José Mateos nasceu em  Jerez de la Frontera, Espanha, a 22 de agosto de 1963. Poeta, escritor, pintor e editor, é uma das principais referências da chamada “Geração 90”, da poesia espanhola. Foi premiado com o Prêmio Internacional Torino in Sintesi, em 2019. De acordo com a crítica, a sua obra é uma das mais profundas da atualidade. Atualmente ele dirige a casa editorial “Canto y Cuento”.

PERGUNTAS PARA UMA SOMBRA

Deixa-me que te veja cara a cara.
Quero saber.
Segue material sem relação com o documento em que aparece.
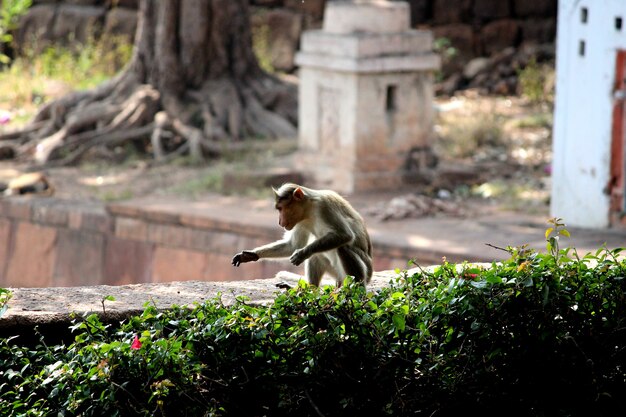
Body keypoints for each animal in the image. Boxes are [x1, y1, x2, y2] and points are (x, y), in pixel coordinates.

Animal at [233, 183, 370, 286]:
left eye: (281, 208)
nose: (279, 221)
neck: (309, 210)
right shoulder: (300, 221)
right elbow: (293, 245)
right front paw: (250, 255)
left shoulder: (325, 206)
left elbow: (345, 235)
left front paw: (303, 253)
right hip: (336, 271)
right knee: (316, 255)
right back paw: (310, 290)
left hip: (364, 273)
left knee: (343, 247)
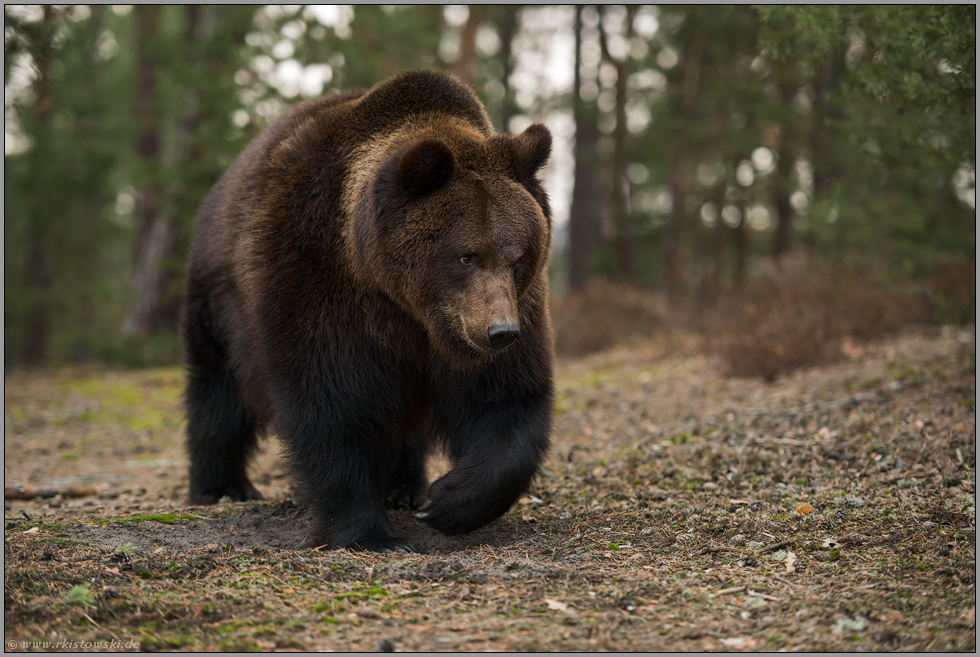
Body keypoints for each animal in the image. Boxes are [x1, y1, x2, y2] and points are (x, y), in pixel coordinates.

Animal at [181, 69, 556, 552]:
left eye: (517, 256)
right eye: (466, 255)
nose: (500, 331)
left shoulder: (510, 309)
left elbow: (506, 400)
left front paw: (448, 500)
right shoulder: (316, 283)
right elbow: (330, 404)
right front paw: (369, 533)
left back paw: (404, 487)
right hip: (219, 301)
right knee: (219, 393)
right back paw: (222, 487)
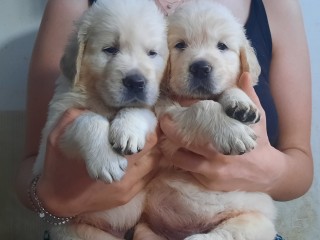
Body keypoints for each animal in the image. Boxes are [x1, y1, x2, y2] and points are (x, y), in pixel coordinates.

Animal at [32, 0, 168, 239]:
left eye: (152, 53)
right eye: (110, 49)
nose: (136, 82)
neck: (104, 103)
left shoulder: (151, 108)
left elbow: (138, 110)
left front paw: (128, 131)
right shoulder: (55, 125)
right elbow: (88, 119)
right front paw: (107, 160)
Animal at [136, 0, 278, 239]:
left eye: (222, 46)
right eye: (180, 45)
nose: (200, 68)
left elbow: (229, 88)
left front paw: (242, 104)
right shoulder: (168, 122)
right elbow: (204, 107)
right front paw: (233, 132)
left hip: (256, 220)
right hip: (144, 229)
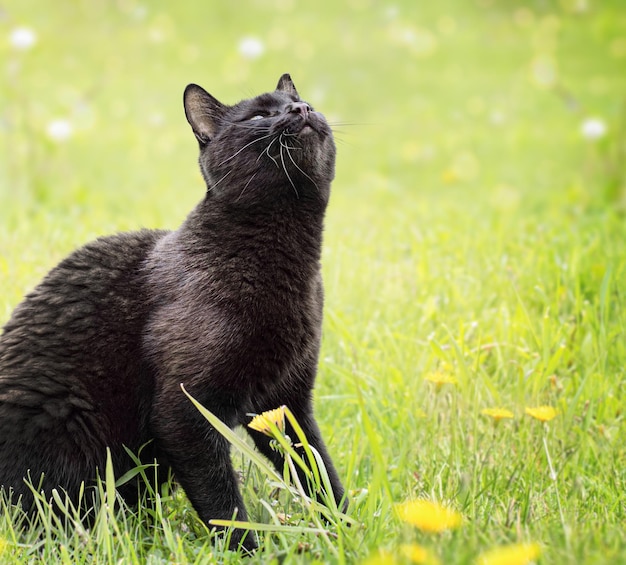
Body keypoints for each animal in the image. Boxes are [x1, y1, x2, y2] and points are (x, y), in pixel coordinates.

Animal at [0, 72, 344, 548]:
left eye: (305, 101)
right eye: (259, 115)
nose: (301, 109)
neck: (287, 258)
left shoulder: (287, 401)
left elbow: (318, 471)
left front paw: (349, 531)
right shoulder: (184, 410)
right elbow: (223, 505)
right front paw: (249, 553)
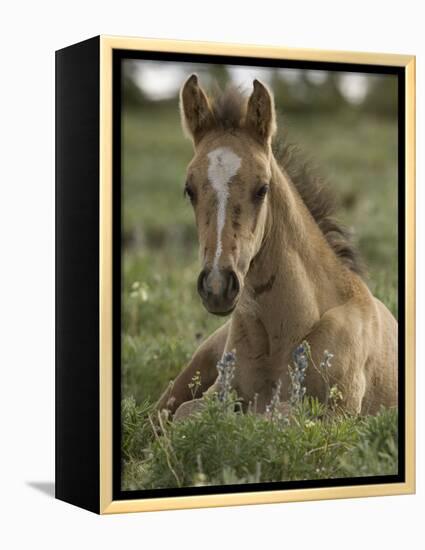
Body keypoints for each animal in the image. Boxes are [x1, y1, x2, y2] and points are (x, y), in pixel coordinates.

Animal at [157, 74, 398, 418]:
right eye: (189, 189)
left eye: (262, 188)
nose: (217, 286)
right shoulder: (218, 393)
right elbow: (185, 415)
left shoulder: (337, 413)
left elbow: (273, 416)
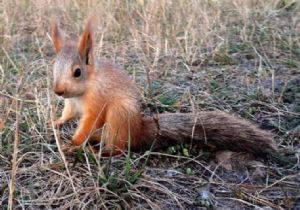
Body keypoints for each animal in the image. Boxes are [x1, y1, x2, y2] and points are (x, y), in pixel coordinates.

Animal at [49, 17, 276, 157]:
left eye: (77, 72)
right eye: (54, 66)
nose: (58, 91)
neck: (83, 90)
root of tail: (138, 129)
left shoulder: (97, 100)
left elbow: (89, 121)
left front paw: (73, 143)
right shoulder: (71, 103)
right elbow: (68, 114)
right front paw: (55, 122)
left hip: (119, 115)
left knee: (119, 148)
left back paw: (98, 151)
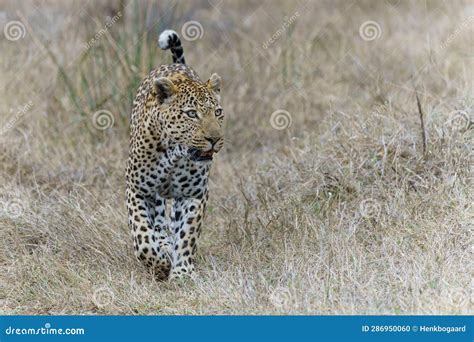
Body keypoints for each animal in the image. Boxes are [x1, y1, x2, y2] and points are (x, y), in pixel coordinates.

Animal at [125, 29, 223, 280]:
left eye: (218, 112)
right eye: (191, 114)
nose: (215, 139)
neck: (175, 156)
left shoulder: (194, 194)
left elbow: (187, 234)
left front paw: (182, 273)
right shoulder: (137, 190)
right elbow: (142, 236)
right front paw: (158, 264)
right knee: (158, 221)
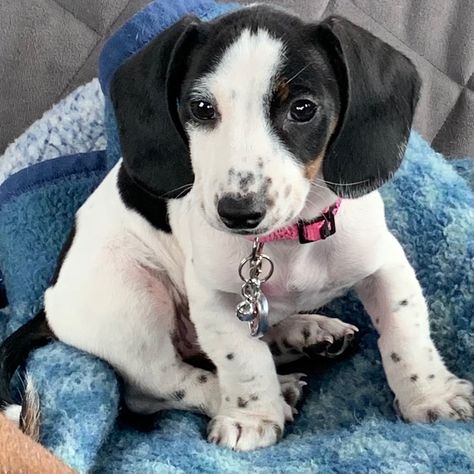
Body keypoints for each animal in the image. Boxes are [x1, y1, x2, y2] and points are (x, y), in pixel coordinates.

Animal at [1, 4, 472, 452]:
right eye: (201, 108)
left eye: (302, 109)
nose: (238, 212)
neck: (287, 240)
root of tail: (49, 305)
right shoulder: (213, 298)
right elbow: (242, 362)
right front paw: (253, 417)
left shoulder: (384, 263)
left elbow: (406, 336)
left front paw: (431, 397)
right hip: (132, 294)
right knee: (161, 383)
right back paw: (270, 387)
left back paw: (307, 333)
Não é muito o que peço.
Saber se você era semente ou apenas esquecimento,
e se ao entrar em ti tudo se aclara.

Quero saber o seu fundo, onde para
a alma, quando você chega sem ruído,
porque existe a dor e qual sentido
tem esta noite lenta, lenta e rara.

Você que cobre o sol e na primavera
da lama faz brotar a rosa esquiva,
Sombra irmã, diga-me, quando eu morrer

o que encontrarei. Mas deixe-me viver.
Ou quebra-me se não; ponha-me ao seu lado
traga um pouco de cal definitiva.

CANÇÃO I

Todavia quase um menino
e você se sentou para esperar
às margens do grande silêncio.

Você pensava que estando sozinha
com sua voz quiçá você poderia
roubar do mar o seu segredo.

Se te foi a juventude.
Mudos passarão os anos
e agora você está oco por dentro.

Você poderia, se ao fim soar
do grande silêncio o acorde,
chegar a cantar o seu eco?

CANÇÃO 12

I
(Antes)

Não quero dormir. Escrevo
e sonho com o que me traz.
– livre este túnel cego –
o fio de uma esperança.

Deixo uma vela acendida
e a janela entreaberta,
para que você pudesse voltar
hoje, da morte, para tua casa.

II

(Anos depois)

Você já está confortável na morte?
Já me deixa que te esqueça?
Você também está saindo dessa ausência
onde sonhei que você ainda existe?

CANÇÃO 13

Estar morto é estar distante,
entrar na noite aberta
e, às perguntas dos outros,
ser a resposta secreta.

*

Um dia, você atrás desse muro,
o que recebe da terra
quanto há de ser? Tudo ou nada?
A pele caída e inútil
ou a batida de umas asas?

CANÇÃO 15

(Um mal despertar)

Muito lenta, ao anoitecer,
você entrou para ver os meus segredos…

Alma, de onde você veio?
das profundezas do que sonho
você volta fria e assustada?
O que você viu lá dentro?

*Poemas do livro “Canções”, Pre-Textos Poesia, 2000.
Tradução de Igor Calazans para o Recanto do Poeta.